There's this whole section in the book about how gigantic ships just DISAPPEAR and people are like, "Oh well, ships do that, and having been doing that since there were ships." I feel like with technology and science and GPS and stuff we should KNOW WHERE GIANT SHIPS GO WHEN THEY JUST DISAPPEAR, but apparently not.
posted by Eyebrows McGee at 6:12 PM on March 28, 2013 [8 favorites]


Methane bubbles?
posted by sammyo at 6:25 PM on March 28, 2013 [1 favorite]


I feel like with technology and science and GPS and stuff we should KNOW WHERE GIANT SHIPS GO WHEN THEY JUST DISAPPEAR, but apparently not.

In the case of the München, there was a general distress call and many converged on the site to find her, but once a boat slips below the surface, it's pretty much game over. Unless you're talking Spanish Treasure Ship or the Titanic, there's no real reason to look any further.
posted by BWA at 6:38 PM on March 28, 2013


Metafilter: we should KNOW WHERE GIANT SHIPS GO WHEN THEY JUST DISAPPEAR
posted by localroger at 6:40 PM on March 28, 2013 [1 favorite]


Utterly terrifying.
posted by flapjax at midnite at 7:03 PM on March 28, 2013


Seems like it should be possible to launch a satellite with a magnetometer sensitive enough to detect steel-hull shipwrecks. Probably need to find some less romantic reason for launching it though.
posted by localroger at 8:47 PM on March 28, 2013


Those aren't rogue waves, they're just biggish waves. A rogue wave would have taken out the bridge on most of those boats! If it's any comfort I doubt anyone died on the boats that rolled since there were so many other vessels standing by. Hope not.

The wave that hit the sailboat looked like a rolling breaker. Don't see those in the open ocean. Being sideways in the breakers with your mainsail up that close to other vessels is an.... unusual choice. I wonder what the story was there? Trying to run a bar under sail maybe.
posted by fshgrl at 9:26 PM on March 28, 2013 [1 favorite]

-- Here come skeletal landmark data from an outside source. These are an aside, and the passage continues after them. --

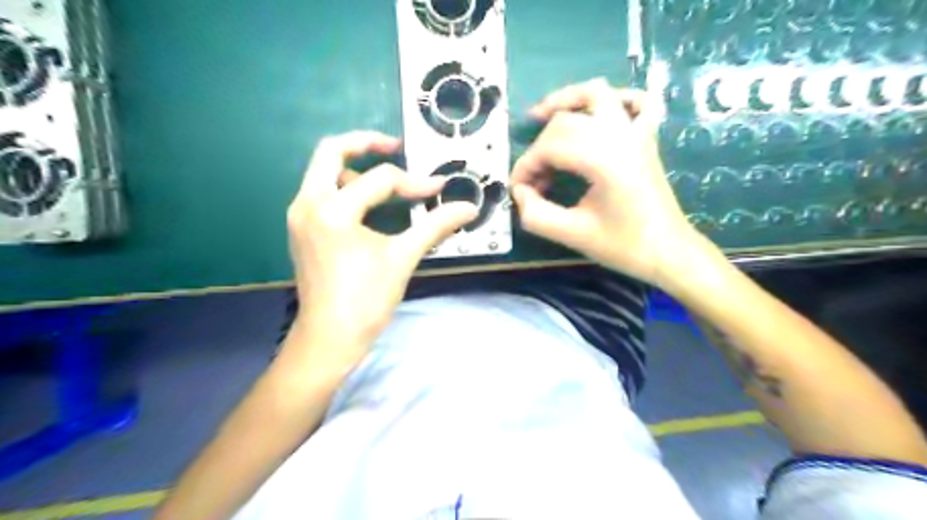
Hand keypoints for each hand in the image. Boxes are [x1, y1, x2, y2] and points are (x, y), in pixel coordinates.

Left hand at [286, 130, 478, 364]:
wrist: (329, 337)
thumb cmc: (366, 300)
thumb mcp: (403, 257)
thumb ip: (435, 226)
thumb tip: (468, 208)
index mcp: (332, 210)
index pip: (380, 180)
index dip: (415, 182)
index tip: (439, 189)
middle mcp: (308, 203)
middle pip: (330, 151)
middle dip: (366, 143)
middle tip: (395, 147)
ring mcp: (299, 215)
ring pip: (323, 171)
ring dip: (354, 168)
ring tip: (385, 184)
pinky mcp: (301, 228)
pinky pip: (321, 192)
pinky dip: (345, 188)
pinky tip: (368, 206)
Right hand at [509, 79, 698, 288]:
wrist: (668, 252)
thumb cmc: (623, 246)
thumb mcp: (572, 235)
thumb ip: (536, 214)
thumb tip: (519, 192)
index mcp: (603, 160)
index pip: (549, 147)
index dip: (526, 166)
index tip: (518, 190)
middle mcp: (619, 136)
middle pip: (565, 121)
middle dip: (540, 146)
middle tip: (534, 177)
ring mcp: (636, 133)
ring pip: (598, 93)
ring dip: (567, 100)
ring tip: (542, 116)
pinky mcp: (646, 138)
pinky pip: (636, 102)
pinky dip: (615, 99)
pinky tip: (597, 113)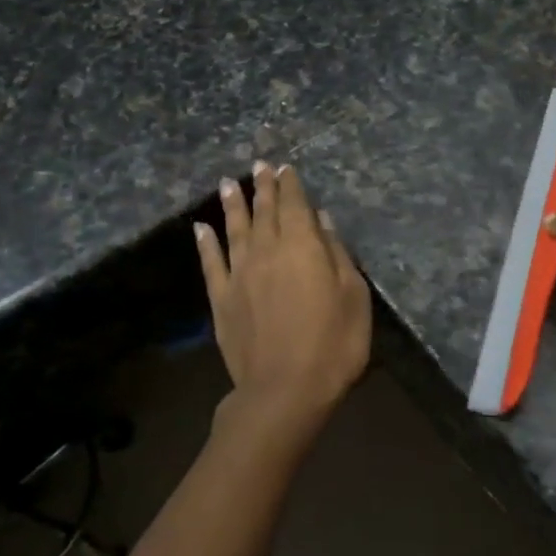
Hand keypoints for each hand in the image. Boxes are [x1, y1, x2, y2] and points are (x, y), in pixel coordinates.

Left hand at [195, 162, 371, 431]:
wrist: (285, 390)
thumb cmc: (334, 344)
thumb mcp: (354, 297)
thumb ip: (337, 254)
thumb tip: (322, 221)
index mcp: (303, 247)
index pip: (295, 205)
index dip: (291, 185)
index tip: (286, 167)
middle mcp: (267, 251)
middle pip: (264, 212)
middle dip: (263, 186)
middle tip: (259, 166)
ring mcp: (240, 275)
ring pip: (235, 230)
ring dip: (232, 205)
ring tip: (228, 184)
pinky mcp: (221, 300)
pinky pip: (211, 263)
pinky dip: (206, 243)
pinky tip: (201, 229)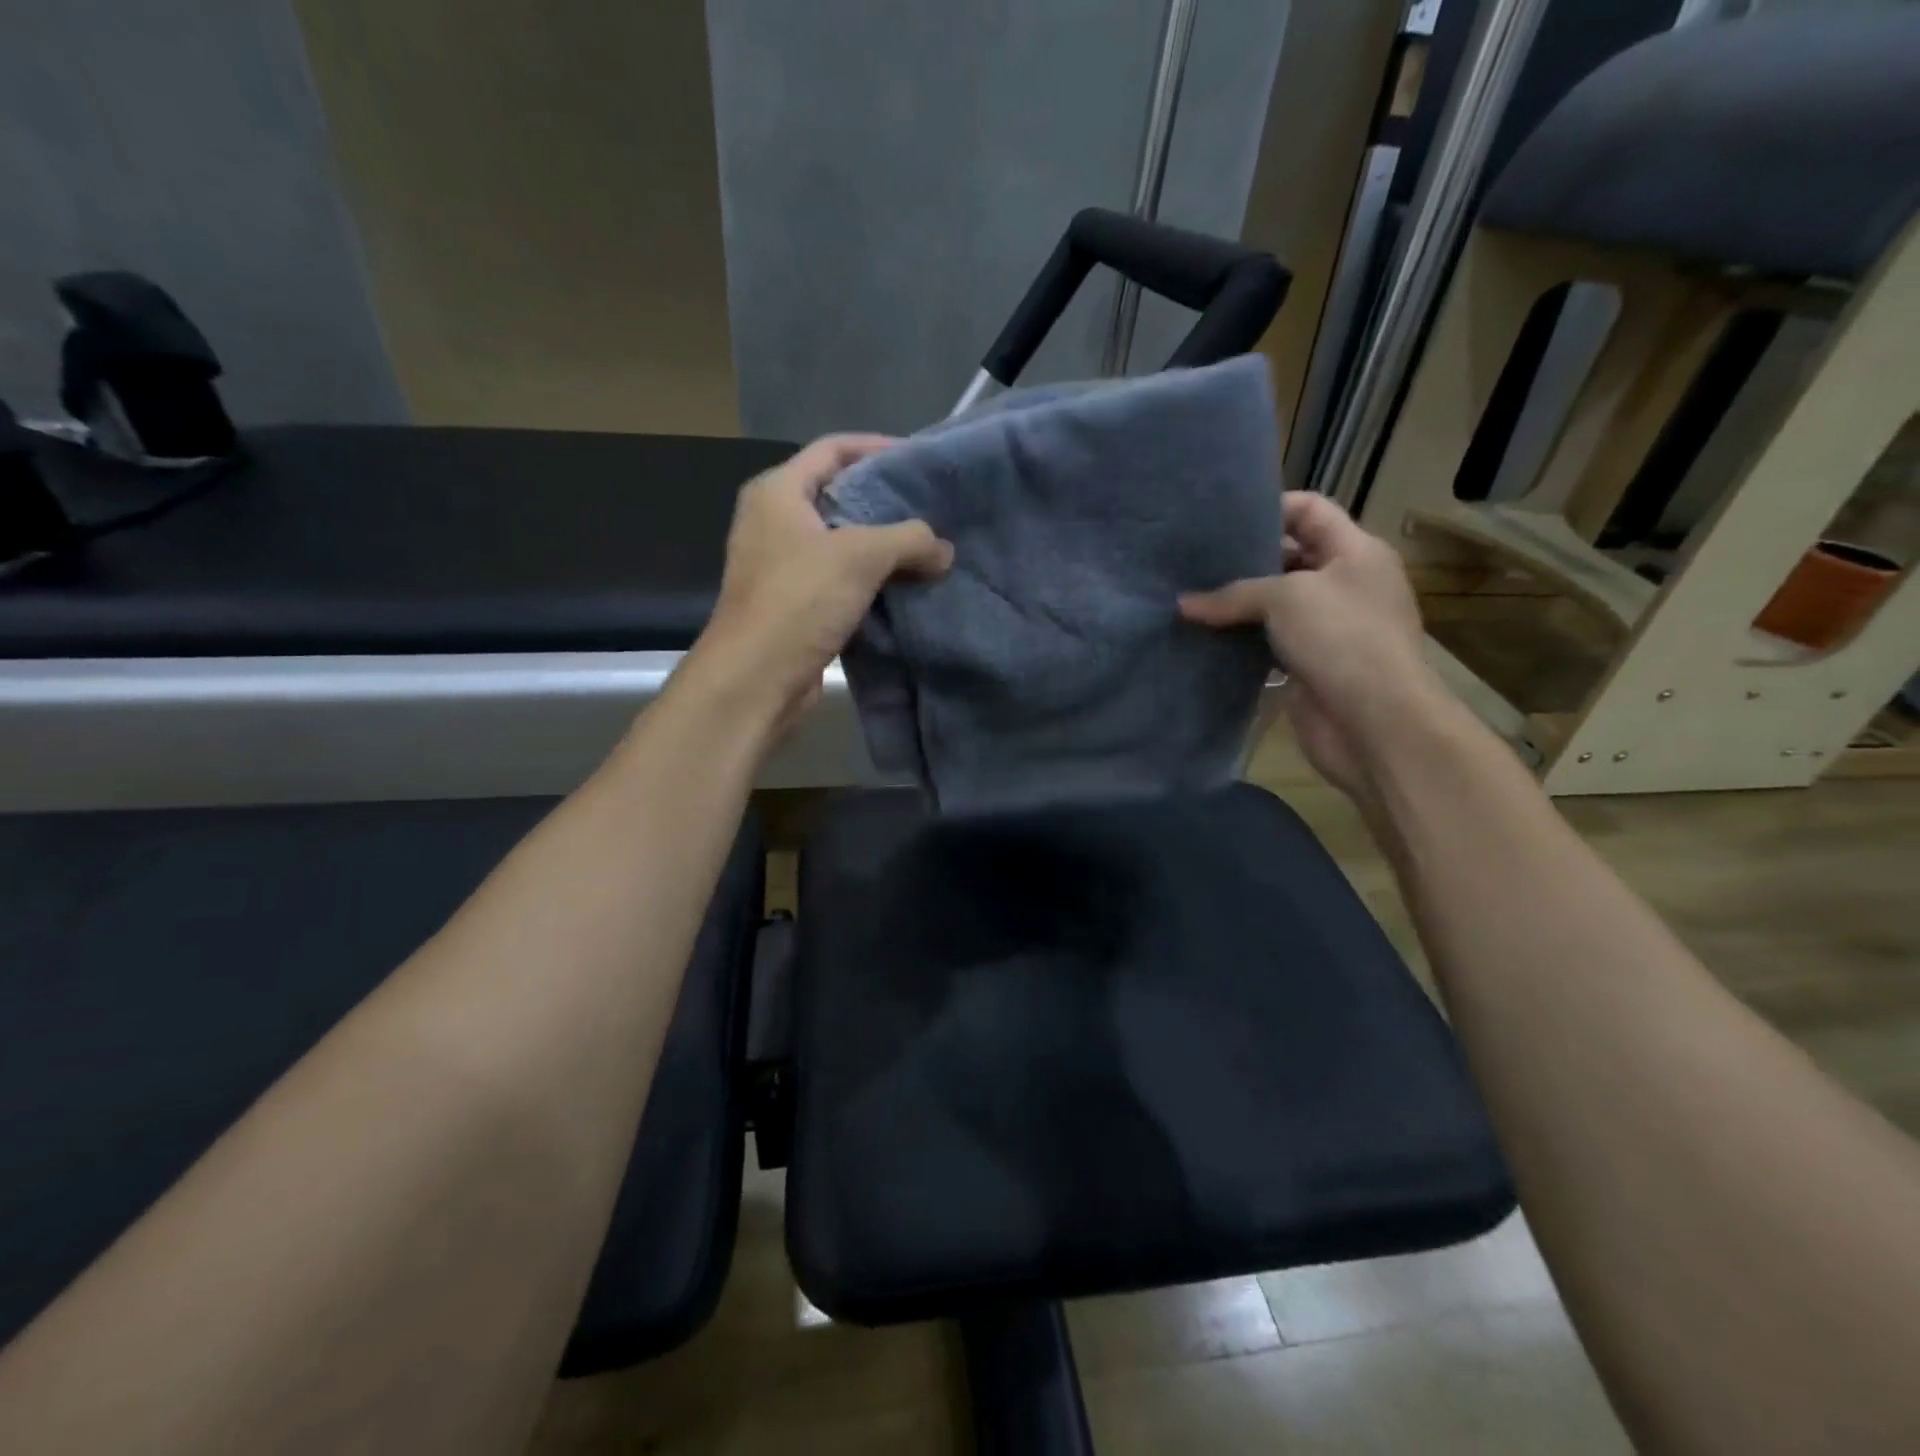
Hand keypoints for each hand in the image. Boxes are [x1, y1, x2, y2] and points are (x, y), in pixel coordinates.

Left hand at [686, 434, 952, 732]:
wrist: (756, 678)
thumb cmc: (799, 600)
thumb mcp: (861, 556)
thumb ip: (909, 540)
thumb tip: (944, 550)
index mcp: (777, 492)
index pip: (832, 449)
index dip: (877, 447)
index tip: (919, 459)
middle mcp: (775, 522)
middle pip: (839, 496)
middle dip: (886, 502)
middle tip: (933, 508)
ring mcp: (783, 566)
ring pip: (843, 544)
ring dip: (883, 548)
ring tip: (929, 548)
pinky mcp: (795, 605)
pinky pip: (841, 581)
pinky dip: (872, 582)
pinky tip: (908, 588)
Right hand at [1180, 491, 1446, 801]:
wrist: (1373, 721)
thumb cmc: (1341, 638)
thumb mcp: (1285, 598)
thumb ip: (1232, 594)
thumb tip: (1182, 604)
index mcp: (1355, 552)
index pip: (1310, 510)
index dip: (1269, 508)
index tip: (1221, 522)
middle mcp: (1344, 584)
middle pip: (1289, 557)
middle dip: (1244, 560)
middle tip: (1194, 562)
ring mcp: (1328, 628)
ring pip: (1275, 605)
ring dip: (1237, 605)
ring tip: (1190, 598)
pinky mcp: (1309, 665)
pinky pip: (1268, 643)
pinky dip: (1241, 641)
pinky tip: (1205, 638)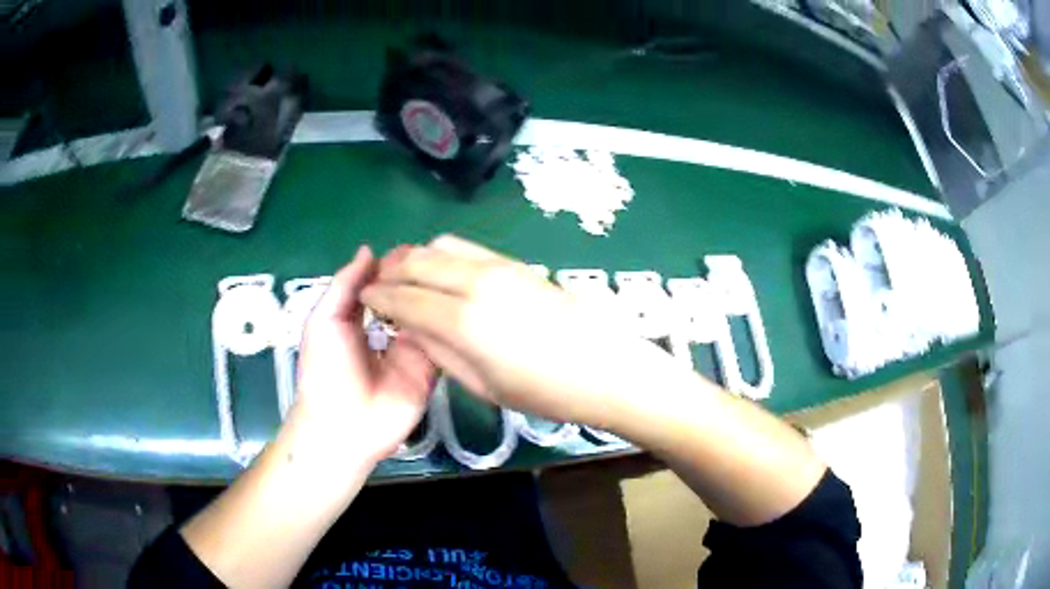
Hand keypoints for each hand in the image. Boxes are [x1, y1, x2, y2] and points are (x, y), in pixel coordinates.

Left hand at [287, 246, 435, 466]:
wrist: (342, 424)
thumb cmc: (324, 369)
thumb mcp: (324, 320)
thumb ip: (344, 285)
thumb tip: (369, 250)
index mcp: (359, 319)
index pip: (382, 287)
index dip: (394, 268)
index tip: (414, 249)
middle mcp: (387, 332)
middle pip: (407, 301)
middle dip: (419, 282)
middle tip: (439, 260)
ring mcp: (410, 352)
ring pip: (427, 319)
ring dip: (437, 301)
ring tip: (455, 276)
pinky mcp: (428, 371)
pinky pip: (441, 346)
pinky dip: (448, 328)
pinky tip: (460, 306)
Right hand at [360, 235, 682, 428]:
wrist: (605, 368)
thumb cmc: (545, 391)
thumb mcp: (483, 384)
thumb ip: (439, 350)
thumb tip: (410, 325)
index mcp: (463, 319)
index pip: (402, 298)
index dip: (377, 296)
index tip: (363, 297)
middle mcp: (475, 282)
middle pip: (416, 260)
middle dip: (389, 269)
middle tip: (378, 285)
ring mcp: (498, 266)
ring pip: (440, 245)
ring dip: (416, 257)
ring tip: (408, 277)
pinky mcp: (516, 262)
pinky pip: (467, 248)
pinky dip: (443, 255)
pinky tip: (443, 274)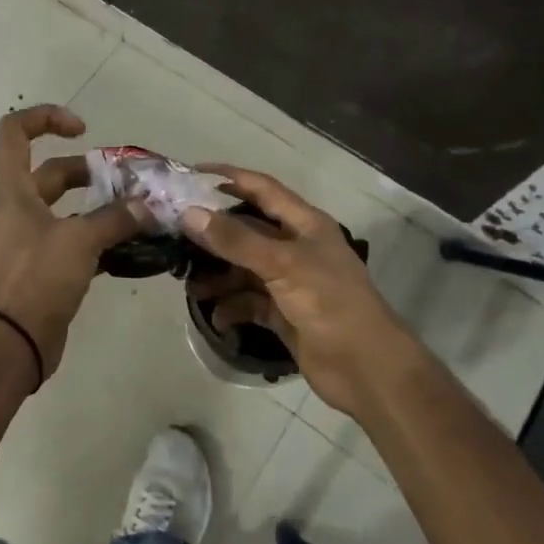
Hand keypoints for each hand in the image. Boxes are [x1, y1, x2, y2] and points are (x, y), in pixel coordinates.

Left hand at [0, 104, 148, 382]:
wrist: (10, 345)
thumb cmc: (35, 279)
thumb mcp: (79, 241)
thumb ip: (115, 218)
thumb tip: (148, 207)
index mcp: (12, 189)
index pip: (14, 131)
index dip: (46, 118)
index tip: (83, 131)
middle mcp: (17, 207)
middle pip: (53, 171)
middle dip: (92, 171)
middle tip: (130, 183)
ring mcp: (28, 237)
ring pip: (67, 207)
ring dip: (101, 206)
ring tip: (139, 212)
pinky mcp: (42, 265)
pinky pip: (73, 238)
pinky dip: (99, 236)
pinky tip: (131, 245)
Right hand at [180, 166, 415, 415]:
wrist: (367, 368)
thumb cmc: (330, 302)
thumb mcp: (282, 264)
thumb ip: (236, 239)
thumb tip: (190, 213)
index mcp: (304, 223)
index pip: (261, 188)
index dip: (229, 178)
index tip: (190, 175)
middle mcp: (296, 246)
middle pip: (247, 230)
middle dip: (214, 234)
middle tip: (176, 237)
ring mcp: (290, 282)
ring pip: (244, 268)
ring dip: (219, 276)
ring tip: (191, 287)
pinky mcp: (285, 314)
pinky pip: (250, 302)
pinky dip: (232, 307)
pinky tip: (218, 318)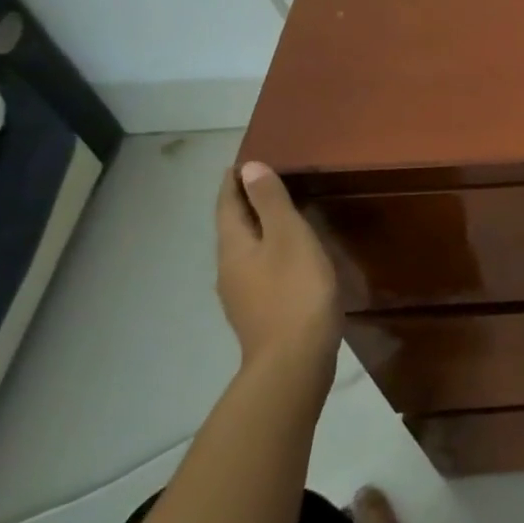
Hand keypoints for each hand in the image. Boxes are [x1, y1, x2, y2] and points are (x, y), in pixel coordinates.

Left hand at [215, 162, 341, 379]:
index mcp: (234, 248)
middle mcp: (229, 269)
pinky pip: (259, 269)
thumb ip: (271, 203)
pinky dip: (269, 252)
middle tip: (263, 182)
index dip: (233, 183)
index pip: (227, 206)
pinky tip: (289, 257)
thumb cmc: (295, 290)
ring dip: (257, 229)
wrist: (294, 360)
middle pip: (233, 228)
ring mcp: (242, 294)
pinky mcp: (260, 312)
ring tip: (279, 216)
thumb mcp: (289, 237)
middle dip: (244, 204)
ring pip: (245, 251)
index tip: (240, 163)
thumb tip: (250, 168)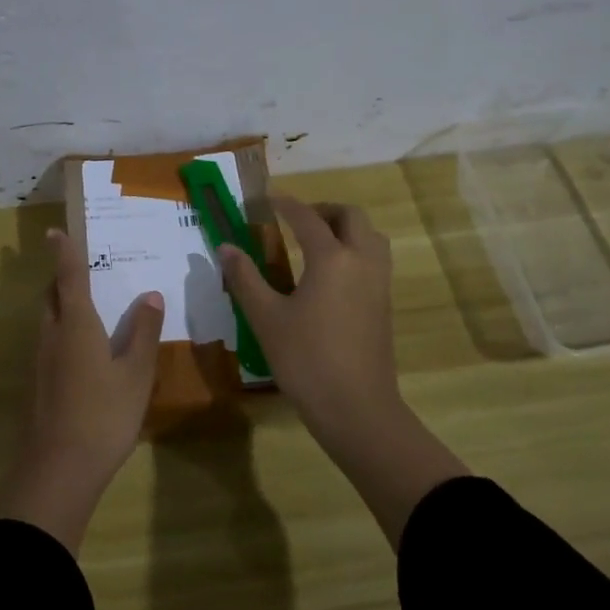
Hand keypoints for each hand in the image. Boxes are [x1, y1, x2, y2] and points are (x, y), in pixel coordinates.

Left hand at [0, 228, 163, 552]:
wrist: (57, 470)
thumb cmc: (103, 415)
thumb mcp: (136, 374)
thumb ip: (144, 333)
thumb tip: (151, 296)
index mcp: (75, 325)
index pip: (67, 277)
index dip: (63, 253)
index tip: (54, 232)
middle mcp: (51, 336)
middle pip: (51, 297)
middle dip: (62, 280)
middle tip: (82, 273)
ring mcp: (39, 362)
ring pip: (48, 322)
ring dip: (61, 308)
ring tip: (88, 310)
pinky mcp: (36, 386)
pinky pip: (49, 345)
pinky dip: (62, 335)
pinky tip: (83, 355)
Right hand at [221, 196, 468, 547]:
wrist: (357, 408)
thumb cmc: (306, 360)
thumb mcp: (266, 318)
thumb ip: (245, 278)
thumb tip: (225, 247)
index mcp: (332, 258)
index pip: (306, 217)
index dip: (284, 204)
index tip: (265, 200)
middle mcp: (361, 260)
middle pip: (350, 216)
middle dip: (322, 210)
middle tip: (294, 220)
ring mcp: (379, 282)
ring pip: (369, 236)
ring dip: (344, 228)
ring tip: (314, 242)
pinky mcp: (384, 303)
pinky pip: (374, 258)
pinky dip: (354, 249)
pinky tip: (330, 274)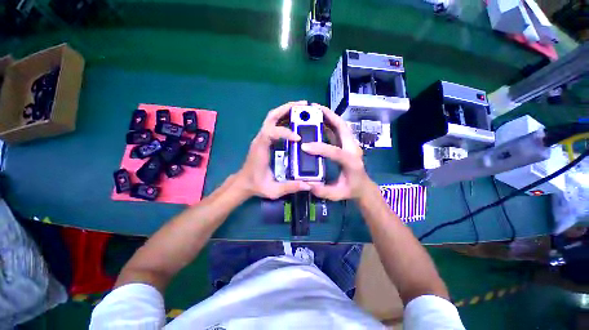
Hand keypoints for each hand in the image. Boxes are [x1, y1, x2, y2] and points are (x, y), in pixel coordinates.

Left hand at [236, 101, 311, 199]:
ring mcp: (262, 137)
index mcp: (260, 148)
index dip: (285, 132)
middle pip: (271, 116)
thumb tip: (308, 185)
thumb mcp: (273, 190)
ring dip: (287, 110)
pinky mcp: (265, 138)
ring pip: (273, 116)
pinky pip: (275, 123)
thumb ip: (290, 187)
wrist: (244, 183)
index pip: (271, 132)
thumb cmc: (257, 185)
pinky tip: (296, 119)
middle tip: (304, 105)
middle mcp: (260, 138)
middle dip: (287, 108)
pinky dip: (285, 117)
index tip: (298, 138)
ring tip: (303, 108)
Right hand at [301, 104, 373, 200]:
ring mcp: (350, 144)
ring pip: (341, 125)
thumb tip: (308, 184)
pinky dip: (329, 123)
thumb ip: (323, 191)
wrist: (363, 186)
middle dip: (329, 116)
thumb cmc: (351, 190)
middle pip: (342, 127)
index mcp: (351, 162)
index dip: (320, 148)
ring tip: (315, 109)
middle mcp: (353, 149)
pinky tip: (319, 120)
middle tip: (314, 108)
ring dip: (329, 116)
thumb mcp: (337, 194)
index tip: (304, 147)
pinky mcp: (346, 144)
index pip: (335, 151)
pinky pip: (338, 130)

Holy shit, that last one. It's almost beautiful, but also absolutely terrible and awesome, in the original sense of the word. It's enough to make me want to start making sacrifices to Poseidon. Also I should really stop watching this considering how many tidal wave/tsunami nightmares I've had.
posted by yasaman at 9:36 PM on March 28, 2013


80 foot, 95 foot, 100 foot wave. Who the hell is out there measuring these waves???
posted by orme at 9:38 PM on March 28, 2013


Satellites are measuring them. Google 'maxwave project'.
posted by GallonOfAlan at 1:29 AM on March 29, 2013 [1 favorite]


That's a relief, thanks.
posted by orme at 4:30 AM on March 29, 2013


> 80 foot, 95 foot, 100 foot wave.

Daylight come and me wan' go home.
posted by jfuller at 5:57 AM on March 29, 2013 [3 favorites]


80 foot, 95 foot, 100 foot wave. Who the hell is out there measuring these waves???

The Draupner wave or New Year's wave was the first rogue wave to be detected by a measuring instrument, occurring at the Draupner platform in the North Sea off the coast of Norway on 1 January 1995. Prior to this measurement, such freak waves were known to exist only through anecdotal evidence provided by those who had encountered them at sea.

Minor damage was inflicted on the platform during this event, confirming the validity of the reading made by a downwards-pointing laser sensor. In an area with significant wave height of approximately 12 metres (39 ft), a freak wave with a maximum wave height of 25.6 metres (84 ft) occurred (peak elevation was 18.5 metres (61 ft)).

http://en.wikipedia.org/wiki/Draupner_wave

posted by sebastienbailard at 1:40 PM on March 29, 2013




A view from inside.
posted by unSane at 5:52 PM on March 29, 2013


Rogue waves and methane bubbles--I doubt if I'll ever get into the bathtub again let alone on a ship!

My husband took me on a romantic beach walk along the Oregon coast in a storm. Little did I know then he was trying to kill me--sneaker waves! Christ in a lifeboat, what next?
posted by BlueHorse at 1:07 AM on March 30, 2013


Methane bubbles are surprisingly common in bathtubs.